* **Required actions**:
• 1. In the Khmer Unicode thread, rewrite the part that opens with the words containing "I am using windows" and closes with "you are using?", changing "dependent vowels" to "combining vowels" throughout.
• 2. In the Khmer Unicode thread, which tool is recommended for generating the box file?
** Opening Supplied passage block **
I am using windows XP; occasionally CentOS

On Mon, Jan 17, 2011 at 2:16 PM, Sriranga(78yrsold) <withblessi...@gmail.com
> wrote:

> From Pdf  it is observed thare are number of dependent vowels existed. The
> case is similar to Indic lang.
> Let me know which OS you are using?
>
>
> On Mon, Jan 17, 2011 at 12:42 PM, KHEM Sochenda <khemsoche...@gmail.com>wrote:
>
>> this link will lead you to Khmer Unicode page
>> http://unicode.org/charts/PDF/U1780.pdf
>>
>>
>> On Mon, Jan 17, 2011 at 2:06 PM, Sriranga(78yrsold) <
>> withblessi...@gmail.com> wrote:
>>
>>> Viewed Khemer unicode chart (pdf) there are dependent vowels are there.
>>> It is better to use bbtool to generate box file. please see wiki section for
>>> tools.
** Closing Supplied passage block **
** Opening Data section block **
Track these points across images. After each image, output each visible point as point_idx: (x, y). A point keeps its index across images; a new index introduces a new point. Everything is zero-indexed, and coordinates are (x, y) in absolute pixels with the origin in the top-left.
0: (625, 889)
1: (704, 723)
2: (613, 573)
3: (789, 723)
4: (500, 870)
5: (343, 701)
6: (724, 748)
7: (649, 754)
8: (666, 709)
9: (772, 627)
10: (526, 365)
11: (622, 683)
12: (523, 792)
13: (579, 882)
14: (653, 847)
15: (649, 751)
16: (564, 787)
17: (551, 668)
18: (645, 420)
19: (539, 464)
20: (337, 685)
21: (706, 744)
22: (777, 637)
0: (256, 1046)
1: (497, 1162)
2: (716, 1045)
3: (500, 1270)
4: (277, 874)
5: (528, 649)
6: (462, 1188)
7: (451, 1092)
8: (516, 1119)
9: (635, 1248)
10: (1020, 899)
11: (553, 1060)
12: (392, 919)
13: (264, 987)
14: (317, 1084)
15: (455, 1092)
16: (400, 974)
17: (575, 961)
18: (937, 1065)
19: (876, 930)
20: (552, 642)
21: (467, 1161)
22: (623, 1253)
** Closing Data section block **
** Opening Data section block **
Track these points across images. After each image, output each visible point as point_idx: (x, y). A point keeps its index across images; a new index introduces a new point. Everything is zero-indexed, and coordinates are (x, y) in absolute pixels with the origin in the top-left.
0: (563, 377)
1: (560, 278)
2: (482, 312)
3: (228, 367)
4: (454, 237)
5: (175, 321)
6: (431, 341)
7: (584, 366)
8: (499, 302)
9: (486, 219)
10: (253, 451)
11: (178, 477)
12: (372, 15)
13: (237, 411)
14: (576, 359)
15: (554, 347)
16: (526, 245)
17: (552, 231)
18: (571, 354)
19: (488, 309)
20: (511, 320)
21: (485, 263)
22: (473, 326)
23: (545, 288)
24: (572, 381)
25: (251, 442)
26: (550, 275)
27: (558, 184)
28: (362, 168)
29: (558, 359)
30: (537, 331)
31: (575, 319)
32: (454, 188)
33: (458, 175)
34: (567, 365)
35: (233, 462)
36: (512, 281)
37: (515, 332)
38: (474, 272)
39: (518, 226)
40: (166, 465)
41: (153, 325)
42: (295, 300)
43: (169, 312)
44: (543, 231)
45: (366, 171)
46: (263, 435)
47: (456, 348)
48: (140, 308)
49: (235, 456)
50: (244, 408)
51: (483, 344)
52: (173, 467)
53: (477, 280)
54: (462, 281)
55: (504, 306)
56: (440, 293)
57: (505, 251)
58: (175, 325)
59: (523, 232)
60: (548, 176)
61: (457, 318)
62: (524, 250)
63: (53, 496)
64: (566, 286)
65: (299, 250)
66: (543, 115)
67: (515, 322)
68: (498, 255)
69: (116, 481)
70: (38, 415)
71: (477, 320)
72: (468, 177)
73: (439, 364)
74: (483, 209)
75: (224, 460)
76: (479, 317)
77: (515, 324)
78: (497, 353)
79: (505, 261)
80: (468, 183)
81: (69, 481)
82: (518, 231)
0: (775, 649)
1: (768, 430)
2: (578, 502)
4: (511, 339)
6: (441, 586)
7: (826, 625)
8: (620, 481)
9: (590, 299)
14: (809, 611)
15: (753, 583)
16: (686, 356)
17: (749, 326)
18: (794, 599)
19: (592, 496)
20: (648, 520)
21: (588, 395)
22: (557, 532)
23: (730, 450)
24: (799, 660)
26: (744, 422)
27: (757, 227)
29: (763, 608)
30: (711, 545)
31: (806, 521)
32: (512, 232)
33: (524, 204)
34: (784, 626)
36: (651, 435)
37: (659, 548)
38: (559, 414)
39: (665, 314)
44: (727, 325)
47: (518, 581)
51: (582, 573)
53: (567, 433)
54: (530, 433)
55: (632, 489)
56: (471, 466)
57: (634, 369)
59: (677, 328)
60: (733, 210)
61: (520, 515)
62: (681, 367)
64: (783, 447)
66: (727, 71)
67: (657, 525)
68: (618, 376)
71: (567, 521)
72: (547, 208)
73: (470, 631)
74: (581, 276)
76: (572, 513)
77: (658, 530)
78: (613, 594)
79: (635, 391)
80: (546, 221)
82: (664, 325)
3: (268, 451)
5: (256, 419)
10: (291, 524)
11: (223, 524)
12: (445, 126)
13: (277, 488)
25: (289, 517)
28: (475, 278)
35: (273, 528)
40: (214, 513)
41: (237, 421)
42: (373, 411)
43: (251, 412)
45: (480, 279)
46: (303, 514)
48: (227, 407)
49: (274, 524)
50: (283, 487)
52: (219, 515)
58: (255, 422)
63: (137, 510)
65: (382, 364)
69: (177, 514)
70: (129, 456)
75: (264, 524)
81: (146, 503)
** Closing Data section block **
* **Replies**:
• 1.
I am using windows XP; occasionally CentOS

On Mon, Jan 17, 2011 at 2:16 PM, Sriranga(78yrsold) <withblessi...@gmail.com
> wrote:

> From Pdf  it is observed thare are number of combining vowels existed. The
> case is similar to Indic lang.
> Let me know which OS you are using?

• 2. bbtool